この見解の公開を受けて,韓国の国家人権委員会のイ・ソンホ委員長は,報告の中で述べられている人権侵害を認めました。そして,規約人権委員会の提案を実行するよう政府に呼びかける公式声明を出し,こう述べています。「政府はICCPR[市民的及び政治的権利に関する国際規約]を十分に履行する責任がある」。

この規約の締約国として,韓国にはICCPRで保障されている権利を保護する義務があります。ICCPRの履行を監督している国連の規約人権委員会が良心的兵役拒否の権利を認めている以上,韓国は同委員会の見解と提案を実行しない限り,ICCPRに違反していることになります。

良心的兵役拒否者に対する韓国の扱いを非難する国際的な声が高まる中,規約人権委員会による今回の最終見解はその声を後押しするものとなります。義務を遵守するようにという求めに韓国政府がどう応じるか,韓国内外から大きな注目が集まっています。

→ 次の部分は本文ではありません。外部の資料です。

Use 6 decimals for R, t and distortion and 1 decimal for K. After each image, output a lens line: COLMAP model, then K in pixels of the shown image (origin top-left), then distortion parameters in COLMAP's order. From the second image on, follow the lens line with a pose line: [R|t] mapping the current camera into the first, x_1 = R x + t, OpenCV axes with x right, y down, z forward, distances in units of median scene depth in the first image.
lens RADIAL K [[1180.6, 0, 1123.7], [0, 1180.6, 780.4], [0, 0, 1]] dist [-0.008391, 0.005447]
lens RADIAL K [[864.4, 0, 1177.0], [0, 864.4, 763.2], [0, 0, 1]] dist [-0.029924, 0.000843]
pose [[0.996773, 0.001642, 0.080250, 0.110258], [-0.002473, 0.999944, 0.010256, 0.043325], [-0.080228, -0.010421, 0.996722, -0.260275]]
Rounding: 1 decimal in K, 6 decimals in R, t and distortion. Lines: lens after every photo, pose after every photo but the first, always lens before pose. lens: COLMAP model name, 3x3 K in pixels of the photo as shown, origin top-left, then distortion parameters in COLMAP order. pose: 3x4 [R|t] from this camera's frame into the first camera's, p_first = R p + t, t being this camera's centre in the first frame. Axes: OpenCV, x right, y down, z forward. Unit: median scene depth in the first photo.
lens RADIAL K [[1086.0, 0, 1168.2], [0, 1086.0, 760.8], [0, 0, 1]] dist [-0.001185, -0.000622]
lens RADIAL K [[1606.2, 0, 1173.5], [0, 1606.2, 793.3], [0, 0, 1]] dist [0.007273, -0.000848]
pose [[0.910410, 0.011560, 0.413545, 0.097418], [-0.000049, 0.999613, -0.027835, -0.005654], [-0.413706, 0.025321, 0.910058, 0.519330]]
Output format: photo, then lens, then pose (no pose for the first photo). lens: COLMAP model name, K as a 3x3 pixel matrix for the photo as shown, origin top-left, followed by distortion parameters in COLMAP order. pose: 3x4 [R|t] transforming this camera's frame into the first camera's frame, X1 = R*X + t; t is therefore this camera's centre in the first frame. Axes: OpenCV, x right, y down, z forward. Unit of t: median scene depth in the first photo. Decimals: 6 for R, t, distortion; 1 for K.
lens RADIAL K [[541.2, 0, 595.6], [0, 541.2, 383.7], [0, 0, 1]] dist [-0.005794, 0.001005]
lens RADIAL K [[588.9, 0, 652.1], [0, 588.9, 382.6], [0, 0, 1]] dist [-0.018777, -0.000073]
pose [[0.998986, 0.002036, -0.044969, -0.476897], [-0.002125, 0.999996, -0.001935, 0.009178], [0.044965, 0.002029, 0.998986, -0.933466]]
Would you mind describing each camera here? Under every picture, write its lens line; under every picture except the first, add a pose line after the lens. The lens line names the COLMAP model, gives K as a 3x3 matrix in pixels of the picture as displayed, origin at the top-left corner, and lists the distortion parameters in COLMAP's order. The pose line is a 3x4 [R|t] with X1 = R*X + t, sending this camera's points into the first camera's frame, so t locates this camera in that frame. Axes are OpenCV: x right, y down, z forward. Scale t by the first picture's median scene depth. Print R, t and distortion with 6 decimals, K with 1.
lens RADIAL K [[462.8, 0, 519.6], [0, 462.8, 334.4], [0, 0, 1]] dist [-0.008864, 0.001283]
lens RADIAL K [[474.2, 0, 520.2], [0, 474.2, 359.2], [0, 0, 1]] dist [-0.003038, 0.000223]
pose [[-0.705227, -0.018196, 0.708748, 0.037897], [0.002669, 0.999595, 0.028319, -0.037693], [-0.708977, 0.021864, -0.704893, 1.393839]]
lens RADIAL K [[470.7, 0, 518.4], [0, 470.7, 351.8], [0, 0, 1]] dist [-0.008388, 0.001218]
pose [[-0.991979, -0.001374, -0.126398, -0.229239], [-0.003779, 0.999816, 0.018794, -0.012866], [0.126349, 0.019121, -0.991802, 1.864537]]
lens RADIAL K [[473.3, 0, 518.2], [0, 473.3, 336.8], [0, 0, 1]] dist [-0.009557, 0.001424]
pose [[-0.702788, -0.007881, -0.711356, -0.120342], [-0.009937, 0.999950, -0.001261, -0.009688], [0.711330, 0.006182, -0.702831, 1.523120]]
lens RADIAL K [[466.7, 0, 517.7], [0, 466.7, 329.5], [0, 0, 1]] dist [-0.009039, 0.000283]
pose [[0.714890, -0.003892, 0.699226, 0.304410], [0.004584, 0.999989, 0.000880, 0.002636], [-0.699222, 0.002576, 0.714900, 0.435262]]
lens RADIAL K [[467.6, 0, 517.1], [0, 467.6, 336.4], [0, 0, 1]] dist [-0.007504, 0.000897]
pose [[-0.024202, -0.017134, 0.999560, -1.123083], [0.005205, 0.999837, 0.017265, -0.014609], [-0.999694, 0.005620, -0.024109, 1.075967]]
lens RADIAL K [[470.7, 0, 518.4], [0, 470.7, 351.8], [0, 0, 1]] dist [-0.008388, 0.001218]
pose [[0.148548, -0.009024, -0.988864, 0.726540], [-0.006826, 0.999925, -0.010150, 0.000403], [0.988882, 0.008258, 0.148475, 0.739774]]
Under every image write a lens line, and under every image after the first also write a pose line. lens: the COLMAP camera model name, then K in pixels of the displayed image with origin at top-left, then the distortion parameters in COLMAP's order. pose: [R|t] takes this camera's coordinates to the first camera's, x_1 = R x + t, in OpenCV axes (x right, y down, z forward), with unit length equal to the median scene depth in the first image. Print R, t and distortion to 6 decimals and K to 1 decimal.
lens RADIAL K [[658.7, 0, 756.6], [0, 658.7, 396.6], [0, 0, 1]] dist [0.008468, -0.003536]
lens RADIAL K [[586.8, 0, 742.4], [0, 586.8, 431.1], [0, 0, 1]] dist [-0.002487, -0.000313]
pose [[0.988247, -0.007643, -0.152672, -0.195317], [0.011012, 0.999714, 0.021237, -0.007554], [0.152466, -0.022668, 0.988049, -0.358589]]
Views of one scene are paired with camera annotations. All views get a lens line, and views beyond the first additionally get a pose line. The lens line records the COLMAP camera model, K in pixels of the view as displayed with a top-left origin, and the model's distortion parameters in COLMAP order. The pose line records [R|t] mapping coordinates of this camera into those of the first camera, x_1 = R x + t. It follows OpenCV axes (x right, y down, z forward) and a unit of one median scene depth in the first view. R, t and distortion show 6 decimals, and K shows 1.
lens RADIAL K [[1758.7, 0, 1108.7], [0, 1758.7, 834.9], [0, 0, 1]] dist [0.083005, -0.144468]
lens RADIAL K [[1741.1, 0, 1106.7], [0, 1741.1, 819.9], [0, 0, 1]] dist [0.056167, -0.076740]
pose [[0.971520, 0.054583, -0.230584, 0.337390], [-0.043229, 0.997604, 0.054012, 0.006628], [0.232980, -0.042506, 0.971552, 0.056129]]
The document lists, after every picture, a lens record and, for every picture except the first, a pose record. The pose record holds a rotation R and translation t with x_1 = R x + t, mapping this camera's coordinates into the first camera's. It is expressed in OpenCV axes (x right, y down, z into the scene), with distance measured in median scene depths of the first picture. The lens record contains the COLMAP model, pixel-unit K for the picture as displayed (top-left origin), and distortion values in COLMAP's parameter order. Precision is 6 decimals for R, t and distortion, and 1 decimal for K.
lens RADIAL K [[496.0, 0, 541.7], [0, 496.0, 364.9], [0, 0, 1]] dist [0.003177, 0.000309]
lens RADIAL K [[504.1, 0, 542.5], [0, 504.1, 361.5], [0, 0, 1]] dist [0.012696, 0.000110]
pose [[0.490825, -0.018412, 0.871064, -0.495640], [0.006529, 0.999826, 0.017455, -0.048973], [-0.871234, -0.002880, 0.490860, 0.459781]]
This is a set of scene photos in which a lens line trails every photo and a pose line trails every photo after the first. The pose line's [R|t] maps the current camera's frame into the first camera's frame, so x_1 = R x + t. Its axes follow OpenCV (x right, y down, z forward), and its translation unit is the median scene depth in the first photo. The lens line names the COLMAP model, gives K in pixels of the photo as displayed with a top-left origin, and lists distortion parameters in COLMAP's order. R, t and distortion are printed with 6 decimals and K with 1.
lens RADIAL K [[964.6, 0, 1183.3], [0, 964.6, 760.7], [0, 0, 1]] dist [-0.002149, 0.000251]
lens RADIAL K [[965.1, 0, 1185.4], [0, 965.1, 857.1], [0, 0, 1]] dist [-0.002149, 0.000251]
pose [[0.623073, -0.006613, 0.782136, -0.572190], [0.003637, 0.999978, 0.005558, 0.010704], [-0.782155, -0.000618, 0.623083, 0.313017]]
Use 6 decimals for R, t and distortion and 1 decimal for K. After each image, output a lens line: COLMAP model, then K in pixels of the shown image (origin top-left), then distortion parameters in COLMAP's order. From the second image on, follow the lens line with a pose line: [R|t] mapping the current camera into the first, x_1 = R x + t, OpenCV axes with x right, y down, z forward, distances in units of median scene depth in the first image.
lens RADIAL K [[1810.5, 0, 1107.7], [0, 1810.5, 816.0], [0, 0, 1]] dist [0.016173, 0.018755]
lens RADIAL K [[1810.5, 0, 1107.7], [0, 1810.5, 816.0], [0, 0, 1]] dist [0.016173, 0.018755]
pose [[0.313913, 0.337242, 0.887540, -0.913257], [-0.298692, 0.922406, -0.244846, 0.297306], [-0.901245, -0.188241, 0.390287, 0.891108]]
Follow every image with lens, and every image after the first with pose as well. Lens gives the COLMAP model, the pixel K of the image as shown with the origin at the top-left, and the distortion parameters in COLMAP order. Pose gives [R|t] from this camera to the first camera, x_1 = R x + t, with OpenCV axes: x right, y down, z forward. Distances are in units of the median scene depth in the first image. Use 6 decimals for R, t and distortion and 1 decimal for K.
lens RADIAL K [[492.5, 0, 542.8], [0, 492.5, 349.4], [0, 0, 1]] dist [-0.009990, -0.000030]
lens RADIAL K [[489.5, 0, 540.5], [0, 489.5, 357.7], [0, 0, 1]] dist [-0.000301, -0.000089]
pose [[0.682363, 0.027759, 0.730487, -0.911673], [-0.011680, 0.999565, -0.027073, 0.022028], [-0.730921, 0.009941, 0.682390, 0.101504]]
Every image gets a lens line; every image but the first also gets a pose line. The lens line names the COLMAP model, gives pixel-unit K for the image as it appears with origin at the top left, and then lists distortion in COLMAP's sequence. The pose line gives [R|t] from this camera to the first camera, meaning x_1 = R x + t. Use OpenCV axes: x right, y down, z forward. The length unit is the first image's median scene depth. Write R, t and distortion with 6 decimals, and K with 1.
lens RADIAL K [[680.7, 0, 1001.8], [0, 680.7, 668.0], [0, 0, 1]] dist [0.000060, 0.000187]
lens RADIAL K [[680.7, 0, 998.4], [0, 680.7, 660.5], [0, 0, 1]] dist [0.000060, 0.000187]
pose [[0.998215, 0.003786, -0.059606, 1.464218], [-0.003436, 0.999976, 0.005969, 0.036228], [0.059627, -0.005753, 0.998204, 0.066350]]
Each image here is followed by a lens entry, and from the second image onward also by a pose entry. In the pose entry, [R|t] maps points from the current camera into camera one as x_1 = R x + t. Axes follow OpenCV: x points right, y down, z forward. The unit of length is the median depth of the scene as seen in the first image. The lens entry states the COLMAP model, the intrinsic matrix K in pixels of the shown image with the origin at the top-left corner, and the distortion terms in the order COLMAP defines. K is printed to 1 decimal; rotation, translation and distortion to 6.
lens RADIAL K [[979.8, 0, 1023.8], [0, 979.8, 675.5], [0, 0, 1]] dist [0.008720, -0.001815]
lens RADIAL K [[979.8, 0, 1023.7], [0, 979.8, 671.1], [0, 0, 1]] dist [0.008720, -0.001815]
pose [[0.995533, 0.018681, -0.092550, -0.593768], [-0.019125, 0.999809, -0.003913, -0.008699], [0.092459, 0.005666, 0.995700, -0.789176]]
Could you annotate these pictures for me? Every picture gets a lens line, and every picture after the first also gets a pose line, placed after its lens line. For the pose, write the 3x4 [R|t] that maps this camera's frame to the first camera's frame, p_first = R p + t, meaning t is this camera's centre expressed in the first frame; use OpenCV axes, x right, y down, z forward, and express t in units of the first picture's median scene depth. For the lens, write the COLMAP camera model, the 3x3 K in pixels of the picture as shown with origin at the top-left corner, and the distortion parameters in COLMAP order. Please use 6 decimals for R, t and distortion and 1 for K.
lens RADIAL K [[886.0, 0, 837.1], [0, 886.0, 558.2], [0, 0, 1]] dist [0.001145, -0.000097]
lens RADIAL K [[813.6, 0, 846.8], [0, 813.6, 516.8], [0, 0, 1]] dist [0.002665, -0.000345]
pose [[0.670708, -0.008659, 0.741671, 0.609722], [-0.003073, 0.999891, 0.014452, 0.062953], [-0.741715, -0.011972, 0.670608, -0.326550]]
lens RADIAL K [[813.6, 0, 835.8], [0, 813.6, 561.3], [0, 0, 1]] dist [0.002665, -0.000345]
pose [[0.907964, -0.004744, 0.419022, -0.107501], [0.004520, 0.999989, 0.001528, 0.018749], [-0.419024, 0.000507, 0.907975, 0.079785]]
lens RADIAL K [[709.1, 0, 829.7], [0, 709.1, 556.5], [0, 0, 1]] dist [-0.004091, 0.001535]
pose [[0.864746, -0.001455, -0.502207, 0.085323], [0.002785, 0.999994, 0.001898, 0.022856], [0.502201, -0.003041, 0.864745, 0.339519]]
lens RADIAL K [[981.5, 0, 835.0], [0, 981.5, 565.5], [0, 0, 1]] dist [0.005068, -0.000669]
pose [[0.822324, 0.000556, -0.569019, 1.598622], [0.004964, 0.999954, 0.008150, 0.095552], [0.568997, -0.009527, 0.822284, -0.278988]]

a 国連の規約人権委員会は,ICCPR(市民的及び政治的権利に関する国際規約)で保障されている権利を締約国が侵害したかどうかを審査した後,「見解」として知られる決定を発表します。同委員会が,韓国は第18条の「思想,良心及び宗教の自由についての権利」を侵害した,と判断した5つの「見解」は次の通りです。No. 1321–1322/2004, Yeo-bum Yoon and Myung-jin Choi v. Republic of Korea, November 3,2006; No. 1593–1603/2007, Eu-min Jung et al. v. Republic of Korea, March 23,2010; No. 1642–1741/2007, Min-kyu Jeong et al. v. Republic of Korea, March 24,2011; No. 1786/2008, Jong-nam Kim et al. v. Republic of Korea, October 25,2012; No. 2179/2012, Young-kwan Kim et al. v. Republic of Korea, October 15,2014.